## Your goal
Return the data below unaltered, but strip out the pictures.

## Data for this exercise
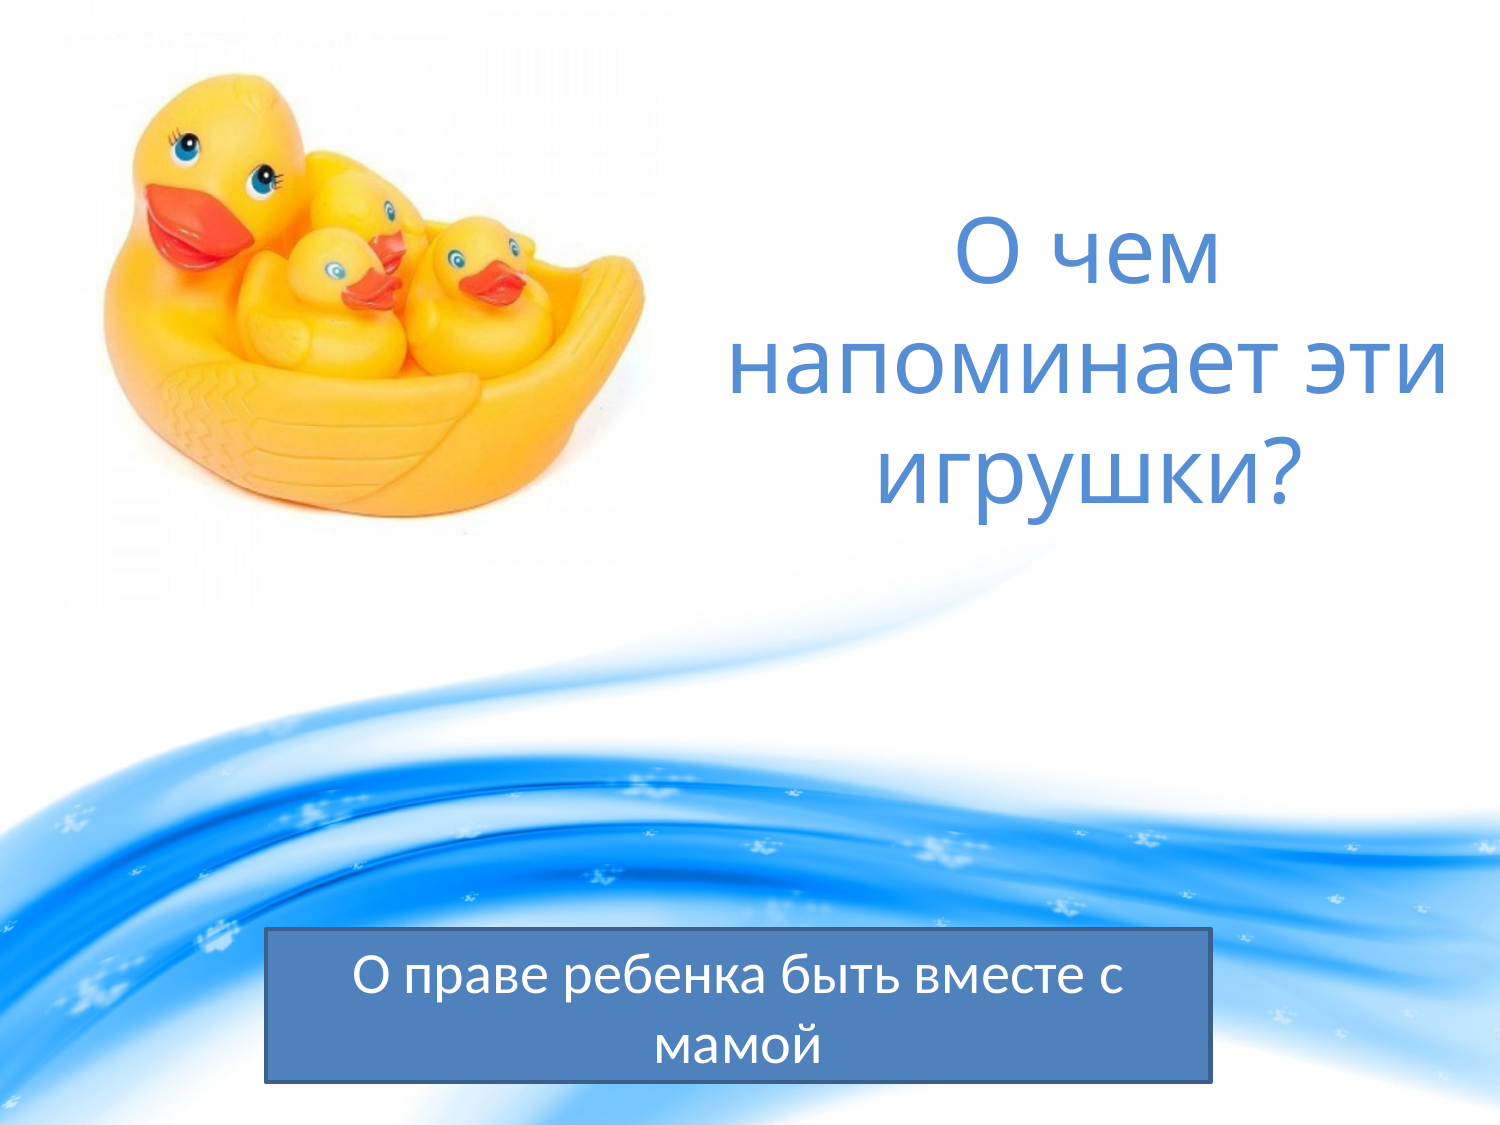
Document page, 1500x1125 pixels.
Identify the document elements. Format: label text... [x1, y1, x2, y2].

picture [0, 0, 1500, 1125]
text_box О праве ребенка быть вместе с мамой [264, 927, 1213, 1084]
text_box О чем напоминает эти игрушки? [698, 184, 1479, 530]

## Task response
Document page, 1500x1125 pixels.
Identify the document elements. Format: label text... [x1, y1, x2, y2].

picture [0, 0, 1500, 1125]
text_box О праве ребенка быть вместе с мамой [264, 927, 1213, 1084]
text_box О чем напоминает эти игрушки? [698, 184, 1479, 530]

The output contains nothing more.